Hong Kong claims Wall Street Journal misled on Tiananmen artwork
Hong Kong Secretary for Security Chris Tang says opinion piece misleads readers by describing Tiananmen sculpture as an ‘artwork’.
Hong Kong’s top security official has accused The Wall Street Journal of misleading its readers with an opinion piece that condemned the seizure of a sculpture commemorating the victims of the 1989 Tiananmen Square massacre.
Hong Kong national security police last week seized the Pillar of Shame, an artwork created by Danish artist Jens Galschiøt, as part of an investigation into alleged “incitement to subversion”.
Police carried out the operation weeks ahead of the June 4 anniversary of the crackdown on pro-democracy demonstrators in central Beijing, the commemoration of which has been outlawed in the Chinese territory since Beijing’s passage of a sweeping national security law in 2020.

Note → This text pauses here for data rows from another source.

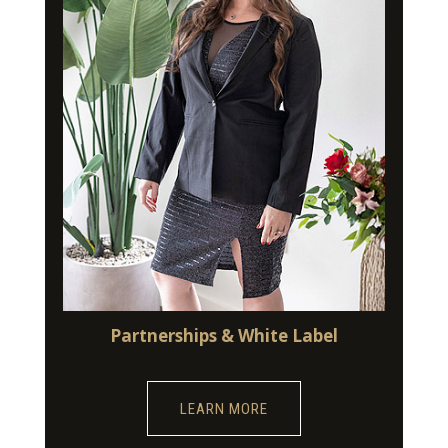
Partnerships & White Label
LEARN MORE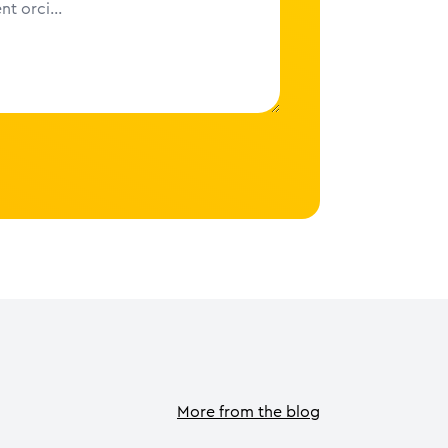
More from the blog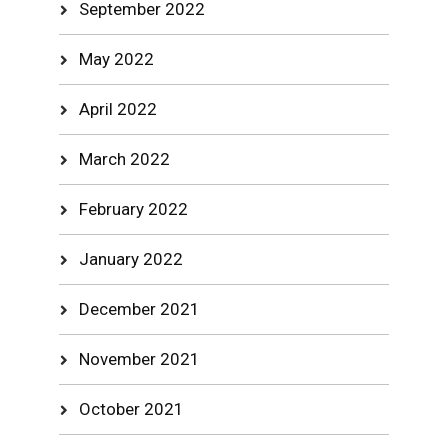
September 2022
May 2022
April 2022
March 2022
February 2022
January 2022
December 2021
November 2021
October 2021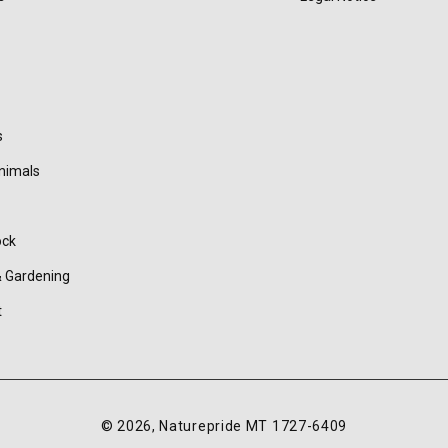
s
nimals
ock
 Gardening
t
© 2026,
Naturepride
MT 1727-6409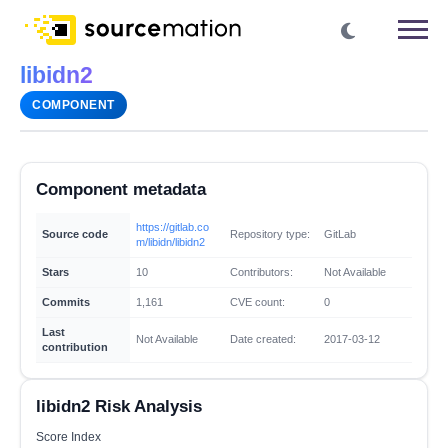
libidn2
COMPONENT
Component metadata
https://gitlab.co
Source code
Repository type:
GitLab
m/libidn/libidn2
Stars
10
Contributors:
Not Available
Commits
1,161
CVE count:
0
Last
Not Available
Date created:
2017-03-12
contribution
libidn2 Risk Analysis
Score Index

The artwork, which depicts 50 torn and twisted bodies to symbolise protesters killed in the massacre, had been in storage since the University of Hong Kong removed it from its campus in the dead of night in late 2021, citing safety reasons and “legal risks”.

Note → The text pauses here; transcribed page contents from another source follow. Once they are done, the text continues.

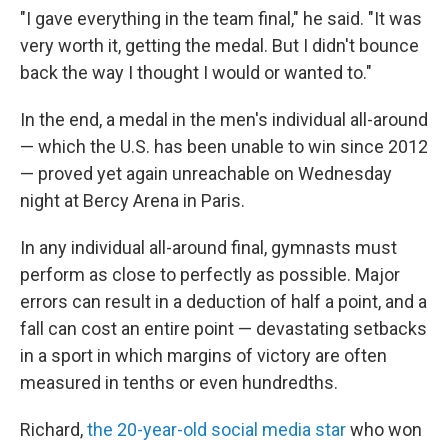
"I gave everything in the team final," he said. "It was
very worth it, getting the medal. But I didn't bounce
back the way I thought I would or wanted to."
In the end, a medal in the men's individual all-around
— which the U.S. has been unable to win since 2012
— proved yet again unreachable on Wednesday
night at Bercy Arena in Paris.
In any individual all-around final, gymnasts must
perform as close to perfectly as possible. Major
errors can result in a deduction of half a point, and a
fall can cost an entire point — devastating setbacks
in a sport in which margins of victory are often
measured in tenths or even hundredths.
Richard,
the 20-year-old social media star
who won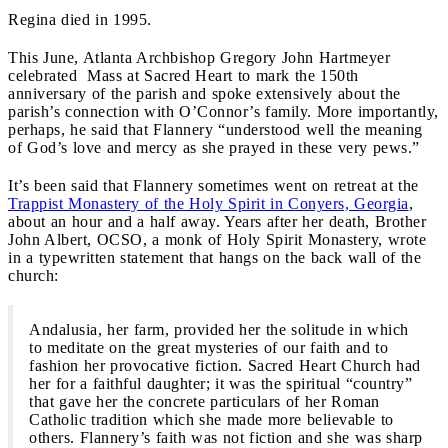
Regina died in 1995.
This June, Atlanta Archbishop Gregory John Hartmeyer
celebrated Mass at Sacred Heart to mark the 150th
anniversary of the parish and spoke extensively about the
parish’s connection with O’Connor’s family. More importantly,
perhaps, he said that Flannery “understood well the meaning
of God’s love and mercy as she prayed in these very pews.”
It’s been said that Flannery sometimes went on retreat at the
Trappist Monastery of the Holy Spirit in Conyers, Georgia
,
about an hour and a half away. Years after her death, Brother
John Albert, OCSO, a monk of Holy Spirit Monastery, wrote
in a typewritten statement that hangs on the back wall of the
church:
Andalusia, her farm, provided her the solitude in which
to meditate on the great mysteries of our faith and to
fashion her provocative fiction. Sacred Heart Church had
her for a faithful daughter; it was the spiritual “country”
that gave her the concrete particulars of her Roman
Catholic tradition which she made more believable to
others. Flannery’s faith was not fiction and she was sharp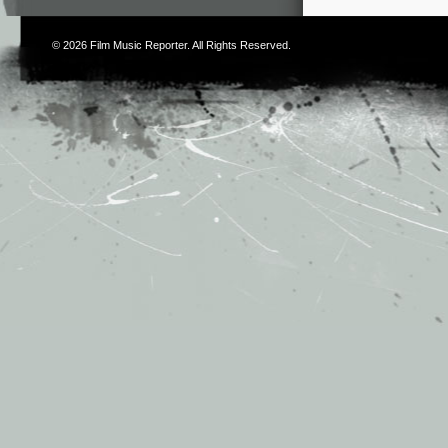
© 2026
Film Music Reporter
. All Rights Reserved.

In a letter to the Journal on Tuesday, Hong Kong Secretary for Security Chris Tang wrote that it is “totally misleading” to describe the sculpture as an “artwork”.
“Like any other case, to collect evidence following progress of investigation to take forward the case is legal, reasonable and rational,” Tang said in the letter, the text of which was published in the media outlet Hong Kong Free Press.

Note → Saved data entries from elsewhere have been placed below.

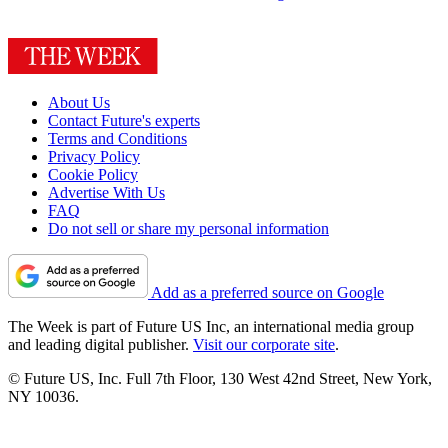
About Us
Contact Future's experts
Terms and Conditions
Privacy Policy
Cookie Policy
Advertise With Us
FAQ
Do not sell or share my personal information
Add as a preferred source on Google
The Week is part of Future US Inc, an international media group
and leading digital publisher.
Visit our corporate site
.
© Future US, Inc. Full 7th Floor, 130 West 42nd Street, New York,
NY 10036.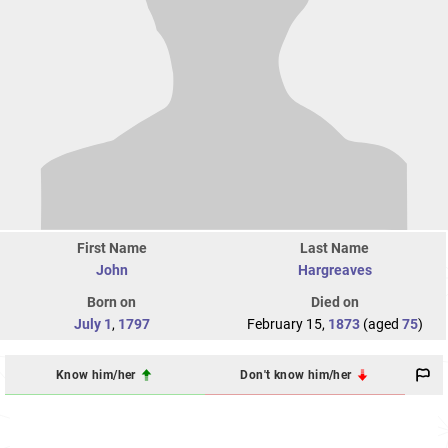
First Name
Last Name
John
Hargreaves
Born on
Died on
July 1
,
1797
February 15,
1873
(aged
75
)
Know him/her
Don't know him/her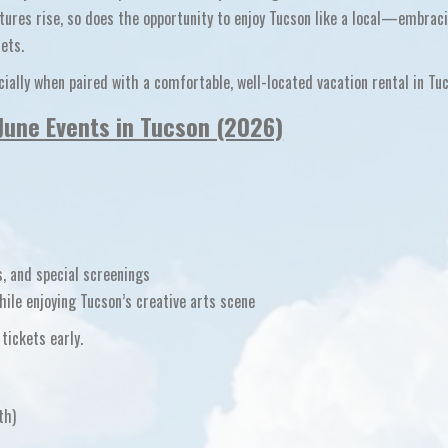
tures rise, so does the opportunity to enjoy Tucson like a local—embrac
ets.
ecially when paired with a comfortable, well-located
vacation rental in Tu
June Events in Tucson (2026)
, and special screenings
ile enjoying Tucson’s creative arts scene
tickets early.
th)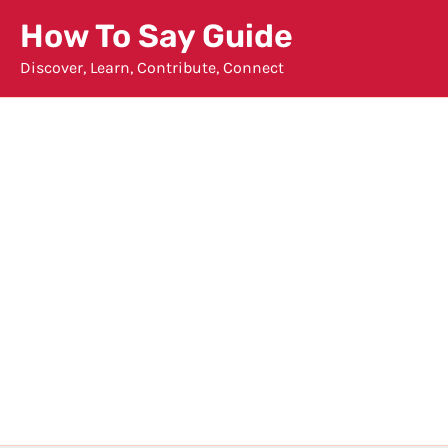
Skip
How To Say Guide
to
Discover, Learn, Contribute, Connect
content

“That the opinion piece presented the exhibit of the criminal investigation as an ‘artwork’ and the case as one concerning mere ‘dissent’ is totally misleading,” he wrote.
Tang also criticised the article for stating that the sculpture was seized “without due process” and “quietly”, saying authorities obtained a court warrant and issued a press release about the operation.
The Journal had not published Tang’s letter as of Wednesday afternoon.
In the piece headlined “Subversive Art is a crime in Hong Kong” and published on Monday, Jillian Kay Melchior said the seizure of the sculpture showed that Hong Kong was not “back to normal” despite the efforts of officials to attract tourists and businesses.
“Its advertising campaign boasts that visitors can enjoy ‘innovative encounters at world-class museums and art venues,’” wrote Melchior, a member of the newspaper’s editorial board. “Yet apparently only Communist Party-approved art will be on display, while allegedly subversive art is now potentially a criminal offence.”
The Hong Kong government and the Journal did not immediately respond to requests for comment.
Hong Kong’s rights and freedoms are supposed to be guaranteed until 2047 under an arrangement known as “one country, two systems”, agreed between China and the United Kingdom before Britain handed its colony back over to Chinese rule in 1997. Those rights, however, have severely deteriorated under the national security law, which was imposed by Beijing in response to mass protests in the territory in 2019.
Authorities in the former British colony have effectively wiped out all political opposition by arresting or disqualifying most of the city’s pro-democracy legislators, closing down critical media outlets, and all but outlawing criticism of the Chinese Communist Party.